Pada kunjungan kedua, seminggu dari kunjungan pertama, lesi berubah menjadi benjolan bernanah, berukuran 5 mm, berwarna putih dengan permukaan berlobus. Lesi diduga dari gigi terdekat yang syarafnya telah mati. Pencabutan gigi nekrosis tersebut dilakukan di kunjungan ketiga. Setelah ekstraksi gigi, lesi tersebut masih ada dengan konsistensi keras bertangkai. Walaupun pasien menyangkal adanya riwayat trauma pada bagian atas bibir dan kebiasaan menggigit bibir atas, dari pengamatan operator, pasien secara tidak disadari menggigit bibir dan lesi.
Pada minggu ke-4, FNAB diambil dari lesi untuk menetapkan sementara diagnosis sebagai persiapan untuk pembedahan eksisi untuk memastikan bahwa tidak ada keganasan di lesi karena ukuran lesi itu progresif. Hasil FNAB tumor fibrohistiokistik yang tidak berbahaya. Tes darah pelengkap, lengkap jumlah darah, tingkat sedimentasi eritrosit, dan radiografi bidang paru juga dilakukan dan hasilnya dalam batas normal dan tidak ada kemungkinan penyakit infeksi non-gigi dan sebagai persiapan pembedahan eksisi di dengan anestesi umum.

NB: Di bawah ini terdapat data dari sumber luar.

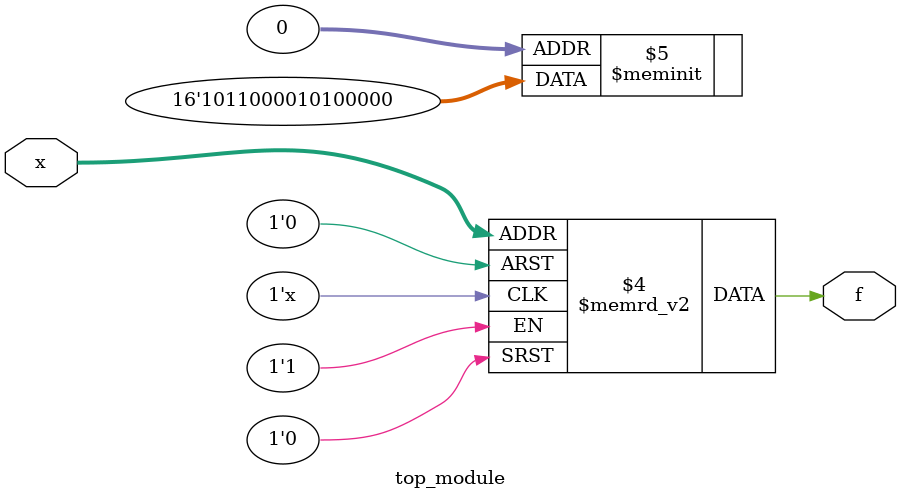
<source format=sv>
module top_module (
    input [4:1] x,
    output logic f
);

always_comb begin
    case ({x[4], x[3], x[2], x[1]})
        4'b0000, 4'b0011, 4'b1010, 4'b1011: f = 1'b0; // Minterm 1, 3, 10, 11
        4'b0101: f = 1'b1; // Minterm 5
        4'b0111, 4'b1100, 4'b1101, 4'b1111: f = 1'b1; // Minterm 7, 12, 13, 15
        default: f = 1'b0; // Don't care
    endcase
end

endmodule

</source>
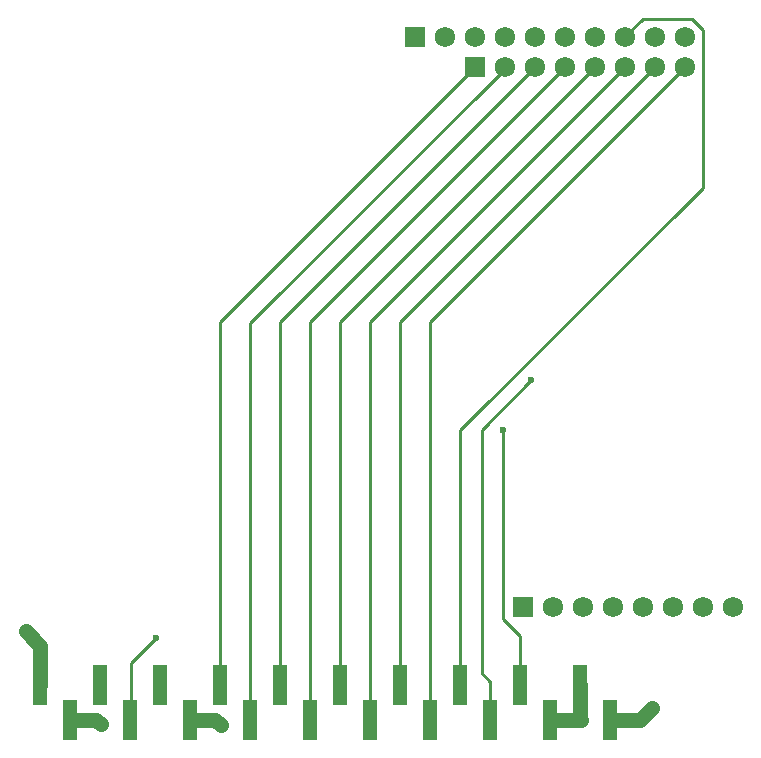
<source format=gtl>
G04*
G04 #@! TF.GenerationSoftware,Altium Limited,Altium Designer,20.0.13 (296)*
G04*
G04 Layer_Physical_Order=1*
G04 Layer_Color=255*
%FSLAX25Y25*%
%MOIN*%
G70*
G01*
G75*
%ADD14C,0.01000*%
%ADD19R,0.05000X0.13504*%
%ADD20C,0.05000*%
%ADD21C,0.06791*%
%ADD22R,0.06791X0.06791*%
%ADD23C,0.02362*%
D14*
X191339Y25383D02*
Y106191D01*
Y25383D02*
X194252Y22469D01*
X191339Y106191D02*
X191447Y106299D01*
Y106408D02*
X207972Y122933D01*
X191447Y106299D02*
Y106408D01*
X239272Y237008D02*
Y237579D01*
X261510Y243344D02*
X265037Y239817D01*
X245037Y243344D02*
X261510D01*
X239272Y237579D02*
X245037Y243344D01*
X184252Y106299D02*
X265037Y187085D01*
Y239817D01*
X239016Y237264D02*
Y237323D01*
Y237264D02*
X239272Y237008D01*
X198425Y43408D02*
Y106299D01*
X198425Y43408D02*
X204252Y37582D01*
X194252Y9843D02*
Y22469D01*
X184252Y21339D02*
Y106299D01*
X204252Y21339D02*
Y37582D01*
X174252Y9843D02*
Y142559D01*
X259016Y227323D01*
X74252Y9843D02*
X74410Y10000D01*
Y28740D02*
X82677Y37008D01*
X74410Y10000D02*
Y28740D01*
X104252Y21339D02*
Y142559D01*
X189016Y227323D01*
X114252Y142054D02*
X199016Y226818D01*
Y227323D01*
X114252Y9843D02*
Y142054D01*
X124252Y142559D02*
X209016Y227323D01*
X124252Y21339D02*
Y142559D01*
X134252D02*
X219016Y227323D01*
X134252Y9843D02*
Y142559D01*
X144252D02*
X229016Y227323D01*
X144252Y21339D02*
Y142559D01*
X154252D02*
X239016Y227323D01*
X154252Y9843D02*
Y142559D01*
X164252D02*
X249016Y227323D01*
X164252Y21339D02*
Y142559D01*
D19*
X44252Y21339D02*
D03*
X54252Y9843D02*
D03*
X64252Y21339D02*
D03*
X74252Y9843D02*
D03*
X84252Y21339D02*
D03*
X94252Y9843D02*
D03*
X104252Y21339D02*
D03*
X114252Y9843D02*
D03*
X124252Y21339D02*
D03*
X134252Y9843D02*
D03*
X144252Y21339D02*
D03*
X154252Y9843D02*
D03*
X164252Y21339D02*
D03*
X174252Y9843D02*
D03*
X184252Y21339D02*
D03*
X194252Y9843D02*
D03*
X204252Y21339D02*
D03*
X214252Y9843D02*
D03*
X224252Y21339D02*
D03*
X234252Y9843D02*
D03*
D20*
X214252D02*
X224410D01*
X102657D02*
X104429Y8071D01*
X255016Y47323D02*
X255359Y47666D01*
X234252Y9843D02*
X244094D01*
X248031Y13780D01*
X44252Y21339D02*
Y34488D01*
X39370Y39370D02*
X44252Y34488D01*
X54252Y9843D02*
X62992D01*
X64567Y8268D01*
X224252Y10000D02*
Y21339D01*
Y10000D02*
X224410Y9843D01*
X94252D02*
X102657D01*
X235016Y47323D02*
X235359Y46980D01*
D21*
X259016Y237323D02*
D03*
X249016D02*
D03*
X239016D02*
D03*
X229016D02*
D03*
X219016D02*
D03*
X209016D02*
D03*
X199016D02*
D03*
X189016D02*
D03*
X179016D02*
D03*
X215016Y47323D02*
D03*
X225016D02*
D03*
X235016D02*
D03*
X245016D02*
D03*
X255016D02*
D03*
X265016D02*
D03*
X275016D02*
D03*
X199016Y227323D02*
D03*
X209016D02*
D03*
X219016D02*
D03*
X229016D02*
D03*
X239016D02*
D03*
X249016D02*
D03*
X259016D02*
D03*
D22*
X169016Y237323D02*
D03*
X205016Y47323D02*
D03*
X189016Y227323D02*
D03*
D23*
X207972Y122933D02*
D03*
X198425Y106299D02*
D03*
X248031Y13780D02*
D03*
X39370Y39370D02*
D03*
X82677Y37008D02*
D03*
X64567Y8268D02*
D03*
X224410D02*
D03*
X104429D02*
D03*
M02*

</source>
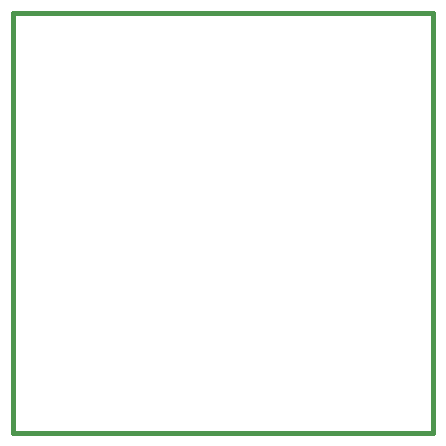
<source format=gko>
%FSLAX33Y33*%
%MOMM*%
%ADD10C,0.381*%
D10*
%LNpath-0*%
G01*
X0Y0D02*
X35560Y0D01*
X35560Y35560*
X0Y35560*
X0Y0*
%LNmechanical details_traces*%
M02*
</source>
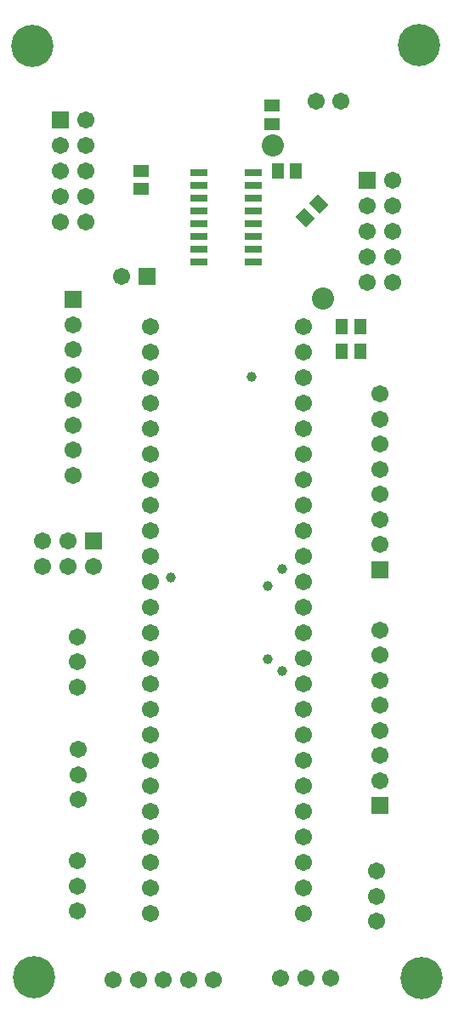
<source format=gts>
G04*
G04 #@! TF.GenerationSoftware,Altium Limited,Altium Designer,20.0.12 (288)*
G04*
G04 Layer_Color=8388736*
%FSLAX25Y25*%
%MOIN*%
G70*
G01*
G75*
%ADD22R,0.06902X0.03162*%
G04:AMPARAMS|DCode=23|XSize=59.18mil|YSize=49.34mil|CornerRadius=0mil|HoleSize=0mil|Usage=FLASHONLY|Rotation=135.000|XOffset=0mil|YOffset=0mil|HoleType=Round|Shape=Rectangle|*
%AMROTATEDRECTD23*
4,1,4,0.03837,-0.00348,0.00348,-0.03837,-0.03837,0.00348,-0.00348,0.03837,0.03837,-0.00348,0.0*
%
%ADD23ROTATEDRECTD23*%

%ADD24R,0.05918X0.04934*%
%ADD25R,0.04934X0.05918*%
%ADD26R,0.06312X0.04934*%
%ADD27R,0.04934X0.06312*%
%ADD28C,0.08674*%
%ADD29C,0.06706*%
%ADD30R,0.06706X0.06706*%
%ADD31R,0.06706X0.06706*%
%ADD32C,0.16548*%
%ADD33C,0.03950*%
%ADD34C,0.05800*%
D22*
X100984Y295020D02*
D03*
Y300020D02*
D03*
Y305020D02*
D03*
Y310020D02*
D03*
Y315020D02*
D03*
Y320020D02*
D03*
Y325020D02*
D03*
Y330020D02*
D03*
X79724Y295020D02*
D03*
Y300020D02*
D03*
Y305020D02*
D03*
Y310020D02*
D03*
Y315020D02*
D03*
Y320020D02*
D03*
Y325020D02*
D03*
Y330020D02*
D03*
D23*
X126591Y317536D02*
D03*
X121441Y312386D02*
D03*
D24*
X57087Y330807D02*
D03*
Y323524D02*
D03*
D25*
X143110Y259842D02*
D03*
X135827D02*
D03*
D26*
X108366Y356299D02*
D03*
Y349016D02*
D03*
D27*
X110531Y330709D02*
D03*
X117815D02*
D03*
X135827Y269685D02*
D03*
X143110D02*
D03*
D28*
X128347Y280709D02*
D03*
X108563Y340551D02*
D03*
D29*
X60768Y269744D02*
D03*
Y259744D02*
D03*
Y249744D02*
D03*
Y239744D02*
D03*
Y229744D02*
D03*
Y219744D02*
D03*
Y209744D02*
D03*
Y199744D02*
D03*
Y189744D02*
D03*
Y179744D02*
D03*
Y169744D02*
D03*
Y159744D02*
D03*
Y149744D02*
D03*
Y139744D02*
D03*
X120768D02*
D03*
Y149744D02*
D03*
Y159744D02*
D03*
Y169744D02*
D03*
Y179744D02*
D03*
Y189744D02*
D03*
Y199744D02*
D03*
Y209744D02*
D03*
Y219744D02*
D03*
Y229744D02*
D03*
Y239744D02*
D03*
X60768Y119744D02*
D03*
Y109744D02*
D03*
Y99744D02*
D03*
Y89744D02*
D03*
Y79744D02*
D03*
Y69744D02*
D03*
Y59744D02*
D03*
Y49744D02*
D03*
Y39744D02*
D03*
X120768D02*
D03*
Y49744D02*
D03*
Y59744D02*
D03*
Y69744D02*
D03*
Y79744D02*
D03*
Y89744D02*
D03*
Y99744D02*
D03*
X60768Y129744D02*
D03*
X120768Y249744D02*
D03*
Y259744D02*
D03*
Y269744D02*
D03*
Y129744D02*
D03*
Y119744D02*
D03*
Y109744D02*
D03*
X49213Y289370D02*
D03*
X31890Y148031D02*
D03*
Y138189D02*
D03*
X31890Y128347D02*
D03*
X85433Y13780D02*
D03*
X75590D02*
D03*
X65748D02*
D03*
X55905D02*
D03*
X46063D02*
D03*
X155512Y287087D02*
D03*
Y297087D02*
D03*
Y307087D02*
D03*
X145512Y287087D02*
D03*
Y297087D02*
D03*
Y307087D02*
D03*
Y317087D02*
D03*
X155512D02*
D03*
Y327087D02*
D03*
X35433Y310709D02*
D03*
Y320709D02*
D03*
Y330709D02*
D03*
X25433Y310709D02*
D03*
Y320709D02*
D03*
Y330709D02*
D03*
Y340709D02*
D03*
X35433D02*
D03*
Y350709D02*
D03*
X32283Y103937D02*
D03*
Y94095D02*
D03*
X32283Y84252D02*
D03*
X31890Y60236D02*
D03*
Y50394D02*
D03*
X31890Y40551D02*
D03*
X150787Y91732D02*
D03*
Y101575D02*
D03*
Y111417D02*
D03*
Y121260D02*
D03*
Y131102D02*
D03*
Y140945D02*
D03*
Y150787D02*
D03*
X18347Y175827D02*
D03*
X28346D02*
D03*
X38346D02*
D03*
X18347Y185827D02*
D03*
X28346D02*
D03*
X150787Y184252D02*
D03*
Y194095D02*
D03*
Y203937D02*
D03*
Y213779D02*
D03*
Y223622D02*
D03*
Y233465D02*
D03*
Y243307D02*
D03*
X30315Y270472D02*
D03*
Y260630D02*
D03*
Y250787D02*
D03*
Y240945D02*
D03*
Y231102D02*
D03*
Y221260D02*
D03*
Y211417D02*
D03*
X111811Y14173D02*
D03*
X121653D02*
D03*
X131496Y14173D02*
D03*
X135433Y357874D02*
D03*
X125591D02*
D03*
X149213Y36614D02*
D03*
Y46457D02*
D03*
X149213Y56299D02*
D03*
D30*
X59213Y289370D02*
D03*
X38346Y185827D02*
D03*
D31*
X145512Y327087D02*
D03*
X25433Y350709D02*
D03*
X150787Y81890D02*
D03*
Y174409D02*
D03*
X30315Y280315D02*
D03*
D32*
X166142Y379921D02*
D03*
X14173Y379528D02*
D03*
X14961Y14567D02*
D03*
X166929Y14173D02*
D03*
D33*
X68504Y171201D02*
D03*
X112205Y174803D02*
D03*
Y134646D02*
D03*
X106693Y139370D02*
D03*
Y168110D02*
D03*
X100394Y250000D02*
D03*
D34*
X128347Y280709D02*
D03*
X108563Y340551D02*
D03*
M02*

</source>
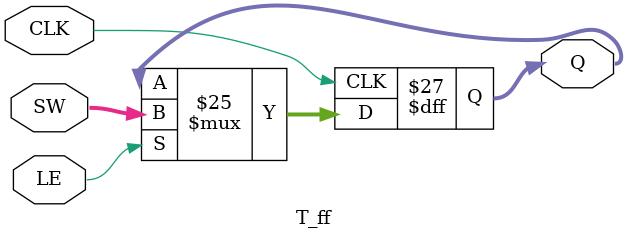
<source format=v>
module T_ff(
    input wire CLK,                   
    input wire LE,            
    input wire [2:0] SW,      
    output reg [2:0] Q        
);

    wire T2, T1, T0;


    assign T2 = (~Q[2] & ~Q[0]) | (Q[2] & Q[0]) | (~Q[1] & Q[0]);
    assign T1 = (~Q[1]) | (Q[1] & ~Q[0]) | (~Q[2] & Q[0]);
    assign T0 = (~Q[2] & Q[1]) | (Q[2] & ~Q[1]) | (~Q[1] & Q[0]);

    always @(posedge CLK) begin
        if (LE) begin
            Q <= SW;
        end
    end
endmodule
</source>
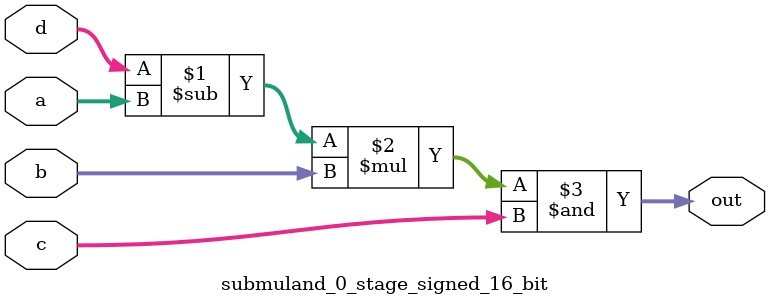
<source format=sv>
(* use_dsp = "yes" *) module submuland_0_stage_signed_16_bit(
	input signed [15:0] a,
	input signed [15:0] b,
	input signed [15:0] c,
	input signed [15:0] d,
	output [15:0] out
	);

	assign out = ((d - a) * b) & c;
endmodule

</source>
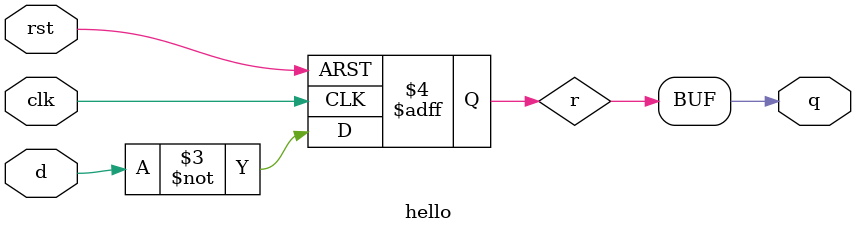
<source format=v>
module hello (
        rst,
        clk,
        d,
        q
    );
    input		rst;
    input		clk;
    input       d;
    output      q;

    reg     r;
    assign q = r;
    always @ (posedge clk or negedge rst ) begin
        if ( !rst ) begin
            r <= 1'b0;
        end
        else begin
            r <= ~d;
        end
    end
endmodule
//  eof

</source>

Nodul diangkat dengan eksisi bedah menggunakan elektrokauter dan dijahit di bawah umum anestesi karena pasien tidak kooperatif. Jaringan yang dipotong dikirim untuk pemeriksaan histologi. Satu minggu pasca operasi, tidak ada keluhan dari pasien. Luka bedah sembuh dengan baik dan jahitannya dilepas.
Dalam kasus ini, kebiasaan menggigit bibir dan kebersihan mulut yang buruk adalah kemungkinan etiologi. Kedua hal tersebut memicu dan meningkatkan lesi pembesaran sekaligus. Menggigit bibir memberikan rangsangan terjadinya proliferasi berlebihan tipe vaskular dari jaringan ikat. Kebersihan mulut yang buruk memicu invasi mikroorganisme nonspesifik.
Perawatan HKL terdiri dari konservatif eksisi bedah sebagai pengobatan yang paling umum. Pada pasien yang tidak kooperatif, membutuhkan lebih banyak upaya manajemen perilaku dan perawatan bedah eksisi dipilih di bawah anestesi umum. Penggunaan electrocuter untuk meminimalkan pendarahan menjadi lebih baik penyembuhan luka.
Penulis: Udijanto Tedjosasongko, drg., Sp.KGA., Ph.D.